Kamu observait le défilé d'uniformes, comme il l'avait souvent fait avec Molly et Costa. Mais ce jour là, il était seul avec Mama à regarder les résidents descendre les escaliers, tous vêtus de leur pantalon et de leur chemise de laine blanche. Les plus âgés, et donc les plus habitués, attendaient eux aussi l'arrivée des tout jeunes Murmures en discutant en groupes disparates dans l'entrée de Claire-Voix. Il ne fallut qu'un instant à Kamu pour remarquer les chevilles brunes qui dévalaient les marches et, avant même qu'il ne redresse son regard, le creux de ses entrailles se mit à fourmiller. À croire que Molly lui donnait systématiquement une indigestion.

La jeune fille traversa la pièce avec un sourire éclatant, le grain sombre de sa peau ressortant merveilleusement bien sous son uniforme blanc qui, d'ailleurs, lui saillait parfaitement.

— Tu… n'as pas mis ton ruban, remarqua Kamu.

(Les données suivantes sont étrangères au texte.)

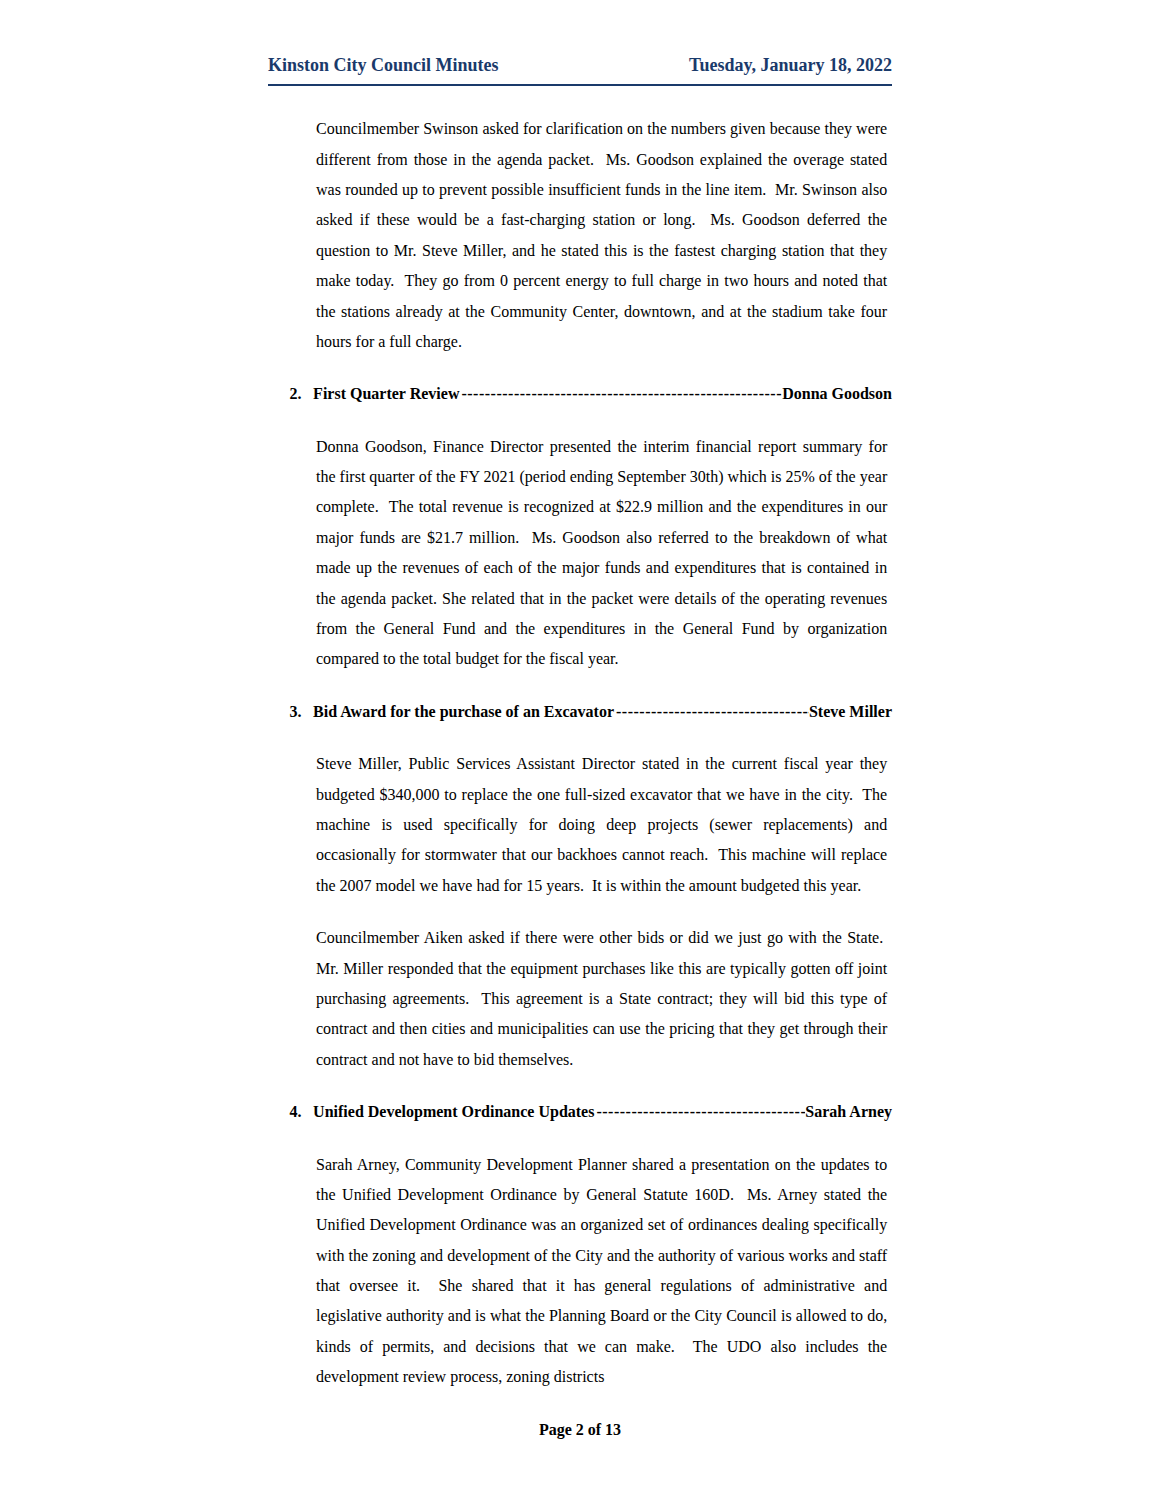Kinston City Council Minutes Tuesday, January 18, 2022
Councilmember Swinson asked for clarification on the numbers given because they were different from those in the agenda packet. Ms. Goodson explained the overage stated was rounded up to prevent possible insufficient funds in the line item. Mr. Swinson also asked if these would be a fast-charging station or long. Ms. Goodson deferred the question to Mr. Steve Miller, and he stated this is the fastest charging station that they make today. They go from 0 percent energy to full charge in two hours and noted that the stations already at the Community Center, downtown, and at the stadium take four hours for a full charge.
2. First Quarter Review ----------------------------------------------------------------- Donna Goodson
Donna Goodson, Finance Director presented the interim financial report summary for the first quarter of the FY 2021 (period ending September 30th) which is 25% of the year complete. The total revenue is recognized at $22.9 million and the expenditures in our major funds are $21.7 million. Ms. Goodson also referred to the breakdown of what made up the revenues of each of the major funds and expenditures that is contained in the agenda packet. She related that in the packet were details of the operating revenues from the General Fund and the expenditures in the General Fund by organization compared to the total budget for the fiscal year.
3. Bid Award for the purchase of an Excavator ---------------------------------------- Steve Miller
Steve Miller, Public Services Assistant Director stated in the current fiscal year they budgeted $340,000 to replace the one full-sized excavator that we have in the city. The machine is used specifically for doing deep projects (sewer replacements) and occasionally for stormwater that our backhoes cannot reach. This machine will replace the 2007 model we have had for 15 years. It is within the amount budgeted this year.
Councilmember Aiken asked if there were other bids or did we just go with the State. Mr. Miller responded that the equipment purchases like this are typically gotten off joint purchasing agreements. This agreement is a State contract; they will bid this type of contract and then cities and municipalities can use the pricing that they get through their contract and not have to bid themselves.
4. Unified Development Ordinance Updates ------------------------------------------- Sarah Arney
Sarah Arney, Community Development Planner shared a presentation on the updates to the Unified Development Ordinance by General Statute 160D. Ms. Arney stated the Unified Development Ordinance was an organized set of ordinances dealing specifically with the zoning and development of the City and the authority of various works and staff that oversee it. She shared that it has general regulations of administrative and legislative authority and is what the Planning Board or the City Council is allowed to do, kinds of permits, and decisions that we can make. The UDO also includes the development review process, zoning districts
Page 2 of 13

— Non, il paraît que c’est pas discret, grimaça-t-elle en caressant ses cheveux tressés.

— Mmm… la discrétion c'est… important.

— Et déjà que je ne passe pas inaperçue…

— Mmm… ça, c’est sûr…

Le sourire de Molly s'effaça.

— Enfin, se reprit Kamu, c’est pas vraiment… enfin, je sais pas… enfin…

— Aller, on se dépêche ! Criait Mama au milieu de la petite foule.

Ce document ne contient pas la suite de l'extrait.